Re: googleapis hosted phish
On 15 Nov 2018, at 7:52, RW wrote: On Thu, 15 Nov 2018 01:22:00 -0500 Bill Cole wrote: On 14 Nov 2018, at 20:11, Alex wrote: Where is it getting these long hostname strings from? There's a bunch of garbage HTML using invisible text (font-size: 0) between tiny bits of visible text to break Bayes and/or specific word detection. That particular example is actually html in a text/plain mime section. The mess in the text/plain part is a result of a botched rendering/tag-stripping of the insane text/html part, but yes: the specific misidentified domain name is in the plain part and is a result of a line-breaking artifact inside the rendered HTML. -- Bill Cole
Re: googleapis hosted phish
On Thu, 15 Nov 2018 01:22:00 -0500 Bill Cole wrote: > On 14 Nov 2018, at 20:11, Alex wrote: > > > Where is it getting these long hostname strings from? > > There's a bunch of garbage HTML using invisible text (font-size: 0) > between tiny bits of visible text to break Bayes and/or specific word > detection. That particular example is actually html in a text/plain mime section.

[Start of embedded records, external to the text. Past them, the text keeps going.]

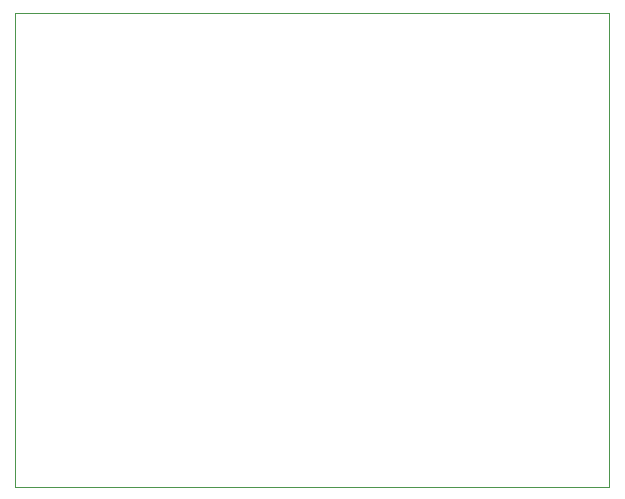
<source format=gbr>
G04 #@! TF.FileFunction,Profile,NP*
%FSLAX46Y46*%
G04 Gerber Fmt 4.6, Leading zero omitted, Abs format (unit mm)*
G04 Created by KiCad (PCBNEW (2015-05-13 BZR 5653)-product) date 7. 1. 2016 10:12:27*
%MOMM*%
G01*
G04 APERTURE LIST*
%ADD10C,0.300000*%
%ADD11C,0.100000*%
G04 APERTURE END LIST*
D10*
D11*
X50546000Y40386000D02*
X254000Y40386000D01*
X50546000Y254000D02*
X50546000Y40386000D01*
X254000Y254000D02*
X50546000Y254000D01*
X254000Y254000D02*
X254000Y40386000D01*
M02*

</source>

Re: googleapis hosted phish
On 14 Nov 2018, at 20:11, Alex wrote: Where is it getting these long hostname strings from? There's a bunch of garbage HTML using invisible text (font-size: 0) between tiny bits of visible text to break Bayes and/or specific word detection. The overly-thirsty "URI" parser strings this junk together and is seeing .az\b somewhere in it, and picks it up as a domain name. It's noisy in debug output but in this case harmless because what it is seeing includes a hostname that's too long to be a DNS label. FWIW, that junk can be detected with rawbody rules looking for idiosyncratic HTML. I don't publish my local rules which do that sort of thing because they are very useful but very evadable and I suspect that if the precise rules were broadcast, they'd stop being useful in a matter of days. Instead, it would be really good if everyone maintaining their own local rules would take that hint and devise an invisible forest of slightly different rules to catch HTML structures with no legitimate purpose, making it impossible for spammers to get around a single rule published in the default channel or KAM.cf or anything else known to be under spammers' watch. (CAVEAT: For some reason, a lot of opt-in political bulk mail also catches on such rules.) Should we be rethinking whether googleapis.com should be in the DNSBL skip list? I think it may deserve a special rule all its own (with extensive FP shielding) but I suspect that you will never see it in a URIDNSBL that is safe to use, so it would do no good to keep resolving storage.googleapis.com and other such names with short-TTL CNAME records pointing to shorter-TTL A records on a frequent basis only to determine that it will never get listed OR that you're using a URIDNSBL which intends to generate widespread collateral damage. Of course, I could be wrong. You could test how wrong I might be with this: clear_uridnsbl_skip_domain googleapis.com -- Bill Cole b...@scconsult.com or billc...@apache.org (AKA @grumpybozo and many *@billmail.scconsult.com addresses) Available For Hire: https://linkedin.com/in/billcole
Re: googleapis hosted phish
Hi, > Anyone have any further ideas for blocking these? Google really should > be doing better to prevent these. > > https://pastebin.com/XumEjHc1 I ran this through with debug, and it's producing some weird messages I don't understand: Nov 14 20:05:43.654 [28187] dbg: uridnsbl: domain googleapis.com in skip list, host storage.googleapis.com Nov 14 20:05:43.654 [28187] dbg: check: tagrun - tag URIHOSTS is now ready, value: ARY:[z2eqcxaz2eqcxaz2eqcxaz2eqcxaz2eqcxaz2eqcxaz2eqcxaz2eqc xaz2eqcxaz2eqcx.az,example.com] Nov 14 20:05:43.654 [28187] dbg: check: tagrun - tag URIDOMAINS is now ready, value: ARY:[z2eqcxaz2eqcxaz2eqcxaz2eqcxaz2eqcxaz2eqcxaz2eqcxaz2e qcxaz2eqcxaz2eqcx.az,example.com] Nov 14 20:05:43.654 [28187] dbg: uridnsbl: considering host=z2eqcxaz2eqcxaz2eqcxaz2eqcxaz2eqcxaz2eqcxaz2eqcxaz2eqcxaz2eqcxaz2eqcx.az, domain=z2eqcxaz2eqcxaz2eqcxaz2eqcxaz2eqcxaz2eqcxaz2eqcxaz2eqcxaz2eqcxaz2eqcx.az Where is it getting these long hostname strings from? Should we be rethinking whether googleapis.com should be in the DNSBL skip list?